Blaine has never been a man of faith, and for some reason it’s never been something he’s fully embraced - his lack of belief, that is. “Well, I grew up going to church every Sunday,” he shrugs. “So I guess I believed that God had a reason for everything.”

“Believed,” Kurt repeats slowly. “Your use of the past tense tells me that that’s no longer the case.”

“I don’t know,” Blaine ducks his head. “I guess I believe that things happen-”

“-for a reason?”

“No. They just happen.” Blaine shrugs again. “If the actions or choices we make happen to lead us to a certain place or a certain person…it’s only the result of our own decisions.” He glances back at Kurt and smiles. “And the way you finished my sentence for me tells me that that’s not the case for you.”

Kurt hugs his knees to his chest and shakes his head. “When my mom died, I didn’t understand why God would take her from us, and my dad told me that everything happens for a reason, but sometimes it takes us a very long time to understand that reason.” Kurt sighs. “I don’t believe in God, but I believe in fate. I have to.”

Blaine smiles and leans forward, so that his knees graze Kurt’s toes. “Non hai paura; il nostro fato non può essere portato da noi. È un regalo.”

Kurt’s mouth pops open in surprise. “So you can memorize that, but not a list of words?”

“It’s from Dante’s Inferno,” Blaine smiles. “My dad studied it intensively and would repeat that one quote all the time. Do not have fear; our fate cannot be taken from us. It is a gift.”

“It’s not fair,” Kurt mumbles.

“What?”

“You can be sexy and romantic in one sentence. I have nothing against you.”

Blaine reaches forward and tosses the textbook onto the desk, pulling Kurt forward and into his lap. “You don’t need anything against me.

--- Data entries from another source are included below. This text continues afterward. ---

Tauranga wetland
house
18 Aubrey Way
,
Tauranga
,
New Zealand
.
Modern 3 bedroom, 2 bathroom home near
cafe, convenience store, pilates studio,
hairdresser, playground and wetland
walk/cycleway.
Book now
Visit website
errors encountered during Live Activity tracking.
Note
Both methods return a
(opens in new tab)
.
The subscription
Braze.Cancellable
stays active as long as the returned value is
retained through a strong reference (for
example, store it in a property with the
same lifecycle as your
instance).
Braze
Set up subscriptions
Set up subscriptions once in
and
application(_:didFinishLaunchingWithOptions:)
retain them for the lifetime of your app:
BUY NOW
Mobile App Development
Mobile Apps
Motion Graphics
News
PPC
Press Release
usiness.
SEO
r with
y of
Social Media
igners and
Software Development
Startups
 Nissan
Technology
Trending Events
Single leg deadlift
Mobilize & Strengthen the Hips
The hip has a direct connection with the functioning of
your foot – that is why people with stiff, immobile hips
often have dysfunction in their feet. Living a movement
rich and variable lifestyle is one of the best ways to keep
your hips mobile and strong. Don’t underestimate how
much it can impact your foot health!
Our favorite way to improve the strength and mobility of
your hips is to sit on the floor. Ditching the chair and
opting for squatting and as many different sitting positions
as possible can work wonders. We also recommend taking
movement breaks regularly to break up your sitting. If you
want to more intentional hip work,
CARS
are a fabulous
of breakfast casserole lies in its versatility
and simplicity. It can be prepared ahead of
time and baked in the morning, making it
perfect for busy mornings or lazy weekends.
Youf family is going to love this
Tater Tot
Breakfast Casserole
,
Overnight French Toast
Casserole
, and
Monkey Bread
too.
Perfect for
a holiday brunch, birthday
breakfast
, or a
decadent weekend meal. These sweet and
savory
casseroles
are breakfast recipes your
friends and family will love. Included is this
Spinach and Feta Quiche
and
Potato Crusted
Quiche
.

You’ve already got the upper hand just by being yourself,” he whispers, kissing the soft spot where Kurt’s neck meets his shoulder.

“So you do believe in fate, then,” Kurt says, tangling a hand in the back of Blaine’s thick hair.

“I guess I do,” Blaine muses. “Without fate, I’d have to believe that you and I finding each other was purely coincidental.”

“Forget the Italian, then,” Kurt grins. “You should just go write for soap operas. Or become the next Nicholas Sparks.”

“Shut up,” Blaine says, lightly hitting Kurt’s shoulder. “I mean it.”

“I know.” Kurt frames Blaine’s face in his hands and hesitates for a moment before leaning in and kissing him, so softly that for a moment Blaine can barely tell that they are fused together at the mouth.

Kurt pulls back and makes a quiet sound, somewhere between a sigh and a hum. He presses his face against Blaine’s shoulder and curls his body into Blaine’s embrace, as if he has fit there all along.